--- RECORDS FOR THIS EXERCISE ---

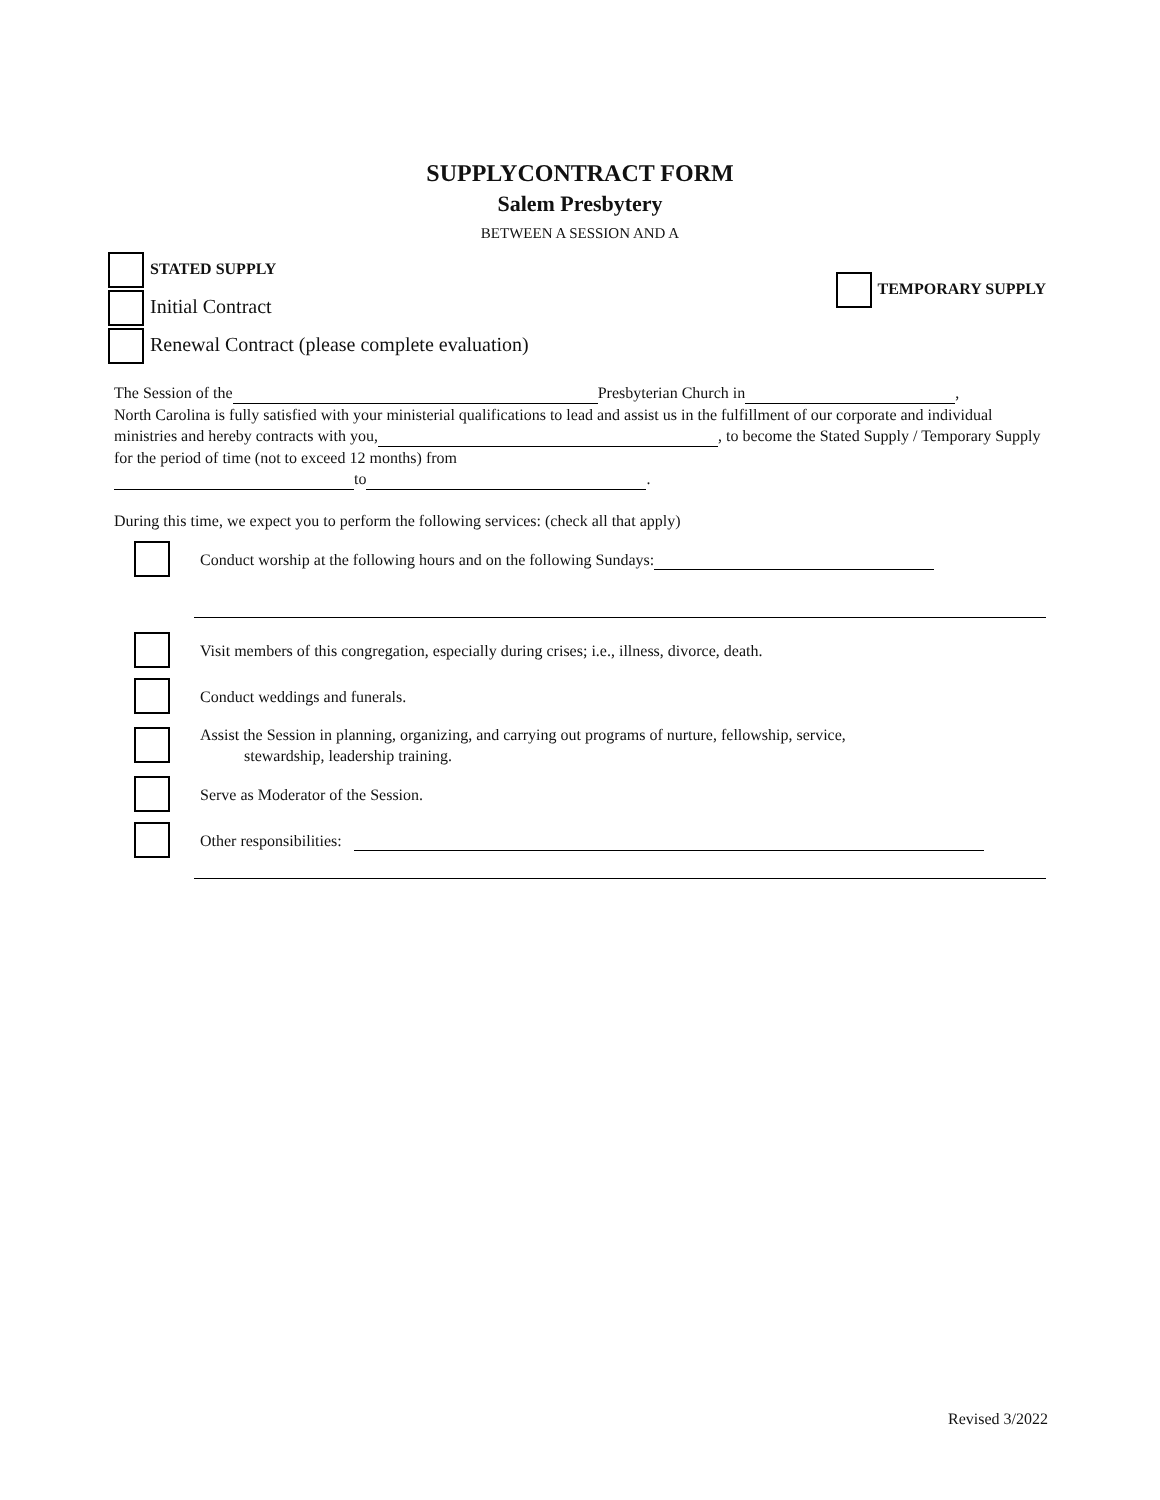SUPPLYCONTRACT FORM
Salem Presbytery
BETWEEN A SESSION AND A
TEMPORARY SUPPLY
STATED SUPPLY
Initial Contract
Renewal Contract (please complete evaluation)
The Session of the Presbyterian Church in ,
North Carolina is fully satisfied with your ministerial qualifications to lead and assist us in the fulfillment of our corporate and individual ministries and hereby contracts with you, , to become the Stated Supply / Temporary Supply for the period of time (not to exceed 12 months) from
to .
During this time, we expect you to perform the following services: (check all that apply)
Conduct worship at the following hours and on the following Sundays:
Visit members of this congregation, especially during crises; i.e., illness, divorce, death.
Conduct weddings and funerals.
Assist the Session in planning, organizing, and carrying out programs of nurture, fellowship, service,
stewardship, leadership training.
Serve as Moderator of the Session.
Other responsibilities:
Revised 3/2022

---

▶ _PROBLEM TO SOLVE_
Give back the lines above exactly, from the one with "stewardship, leadership training." through the last line.

▶ _REPLY_
stewardship, leadership training.
Serve as Moderator of the Session.
Other responsibilities:
Revised 3/2022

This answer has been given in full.